Trade Union Conference on the Future of Community Health Workers in South Africa

While welcoming the commitment made by the Minister of Health to permanently employ 27,000 CHWs, Community Health Workers (CHWs), union leaders, health experts, and civil society allies met to assess the challenges facing CHWs and strategise for their recognition as essential health professionals. With donor funding cuts threatening thousands of posts and uncertainty around their role in the National Health Insurance (NHI), the workshop focused on building a unified, worker-centred response to integration of CHWs into public health reforms.

In his opening, Solly Malema, General Secretary of NUPSAW celebrated as a major victory the announcement of 27,000 CHWs permanent posts which the union continues to monitor to ensure full implementation across all provinces. CHWs form the backbone of South Africa’s primary healthcare system, providing critical services in underserved areas, yet they face precarious jobs, poor conditions, and limited policy recognition. This commitment has directly resulted from the union's long-standing pressure and campaigns and will improve the working conditions for many CHWS, not for all.

Community Health Workers (CHWs) in South Africa trace their roots to the 1940s, yet remain largely outside the formal health system, relying on NGO and donor funding. Despite the 2011 WBPHCOT policy to integrate CHWs into primary care, most of the 54,000+ workers face insecure contracts, low stipends, poor conditions, and limited training. NUPSAW calls for stronger teams, standardised training, proper leadership, better oversight, and finalisation of the updated policy.

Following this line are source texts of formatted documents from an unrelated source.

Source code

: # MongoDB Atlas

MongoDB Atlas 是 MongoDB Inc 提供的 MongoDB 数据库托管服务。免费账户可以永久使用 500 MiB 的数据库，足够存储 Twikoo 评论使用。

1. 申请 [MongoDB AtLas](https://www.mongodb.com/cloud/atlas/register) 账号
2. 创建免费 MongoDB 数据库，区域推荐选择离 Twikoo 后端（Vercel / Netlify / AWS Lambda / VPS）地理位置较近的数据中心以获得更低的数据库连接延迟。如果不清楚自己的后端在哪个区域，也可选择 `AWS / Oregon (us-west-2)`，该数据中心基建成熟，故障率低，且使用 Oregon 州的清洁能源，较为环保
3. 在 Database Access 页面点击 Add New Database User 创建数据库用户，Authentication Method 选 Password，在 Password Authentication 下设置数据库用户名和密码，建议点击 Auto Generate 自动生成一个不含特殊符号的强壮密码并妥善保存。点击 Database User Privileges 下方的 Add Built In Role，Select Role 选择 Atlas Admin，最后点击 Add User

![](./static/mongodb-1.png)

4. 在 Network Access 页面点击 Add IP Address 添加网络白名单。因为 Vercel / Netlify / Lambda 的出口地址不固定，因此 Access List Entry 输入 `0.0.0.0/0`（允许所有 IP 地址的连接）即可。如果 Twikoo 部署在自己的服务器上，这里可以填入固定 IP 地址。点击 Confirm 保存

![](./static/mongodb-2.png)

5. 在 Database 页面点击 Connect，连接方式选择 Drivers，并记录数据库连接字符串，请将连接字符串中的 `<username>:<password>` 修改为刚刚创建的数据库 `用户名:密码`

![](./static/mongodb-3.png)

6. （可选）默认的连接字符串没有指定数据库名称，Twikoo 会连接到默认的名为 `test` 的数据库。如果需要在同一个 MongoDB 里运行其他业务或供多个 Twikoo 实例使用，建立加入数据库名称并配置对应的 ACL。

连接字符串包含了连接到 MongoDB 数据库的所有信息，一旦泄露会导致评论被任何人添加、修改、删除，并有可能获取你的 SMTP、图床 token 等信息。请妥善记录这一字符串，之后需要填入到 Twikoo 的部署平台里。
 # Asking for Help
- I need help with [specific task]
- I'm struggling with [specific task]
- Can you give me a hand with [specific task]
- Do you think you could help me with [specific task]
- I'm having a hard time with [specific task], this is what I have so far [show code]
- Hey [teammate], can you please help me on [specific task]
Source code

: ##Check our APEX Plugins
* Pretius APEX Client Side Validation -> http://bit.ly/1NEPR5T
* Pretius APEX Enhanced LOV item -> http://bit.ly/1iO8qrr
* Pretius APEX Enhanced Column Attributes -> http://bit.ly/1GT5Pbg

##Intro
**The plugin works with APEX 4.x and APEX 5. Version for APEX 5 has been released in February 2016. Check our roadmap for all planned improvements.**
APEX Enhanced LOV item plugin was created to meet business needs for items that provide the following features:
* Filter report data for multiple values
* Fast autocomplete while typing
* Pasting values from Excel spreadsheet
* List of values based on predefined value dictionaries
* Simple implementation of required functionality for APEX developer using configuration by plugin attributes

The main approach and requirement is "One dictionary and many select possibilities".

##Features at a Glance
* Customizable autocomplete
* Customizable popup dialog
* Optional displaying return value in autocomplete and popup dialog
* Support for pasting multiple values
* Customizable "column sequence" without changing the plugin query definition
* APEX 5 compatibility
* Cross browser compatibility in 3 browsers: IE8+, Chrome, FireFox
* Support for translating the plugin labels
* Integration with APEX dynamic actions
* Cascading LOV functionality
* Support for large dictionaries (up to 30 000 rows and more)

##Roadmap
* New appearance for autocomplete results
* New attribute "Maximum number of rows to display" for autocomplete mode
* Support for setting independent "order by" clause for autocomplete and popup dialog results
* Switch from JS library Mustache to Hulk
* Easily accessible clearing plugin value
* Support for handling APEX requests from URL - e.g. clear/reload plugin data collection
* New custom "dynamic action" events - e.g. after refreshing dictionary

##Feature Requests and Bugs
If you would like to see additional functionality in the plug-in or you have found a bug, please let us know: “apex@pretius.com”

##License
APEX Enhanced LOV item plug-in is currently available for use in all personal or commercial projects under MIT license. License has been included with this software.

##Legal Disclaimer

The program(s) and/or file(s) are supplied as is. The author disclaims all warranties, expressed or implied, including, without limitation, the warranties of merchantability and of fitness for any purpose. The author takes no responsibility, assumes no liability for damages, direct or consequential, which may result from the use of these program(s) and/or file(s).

Global aid cuts and PEPFAR restrictions are severely disrupting CHW-led programmes, reducing HIV testing, treatment, and prevention services, especially in rural areas where CHWs are often the only care providers. With over 8,000 CHW jobs at risk, communities face worsening health outcomes and weakened healthcare access.

Austerity measures have deepened the precarity of CHWs, with shrinking health budgets, stagnant salaries, and underfunded WBPHCOTs. Without plans to absorb donor-funded workers, up to 20,000 CHWs risk losing their jobs, further weakening South Africa’s public health system.

Despite funding cuts and fragmentation, CHWs and unions can draw on existing networks, digital tools, and lessons from COVID to strengthen organising. International frameworks like the WHO CHW Guideline, ILO Decent Care Work Agenda, and ILO C190 provide a basis to demand fair pay, safe conditions, legal protections, and stronger community engagement.

The NHI Act offers potential to transform healthcare but currently excludes CHWs, lacks clear roles for them, and limits community input. Advocates stress that a successful NHI must include trained, permanently employed CHWs with improved conditions, as they are vital to primary healthcare delivery.

The Way Forward

CHWs demand permanent jobs with fair contracts, training, PPE, and standardised conditions, alongside an end to NGO labour-brokering. They call for government absorption of CHWs affected by aid cuts, proper budgets, and non-duplicated services. WBPHCOT demands include standardised employment, resources, and full integration into public healthcare. For the NHI, CHWs seek clear roles and recognition in legislation. They also demand safe working conditions, transport, protection from violence, and adequate facilities.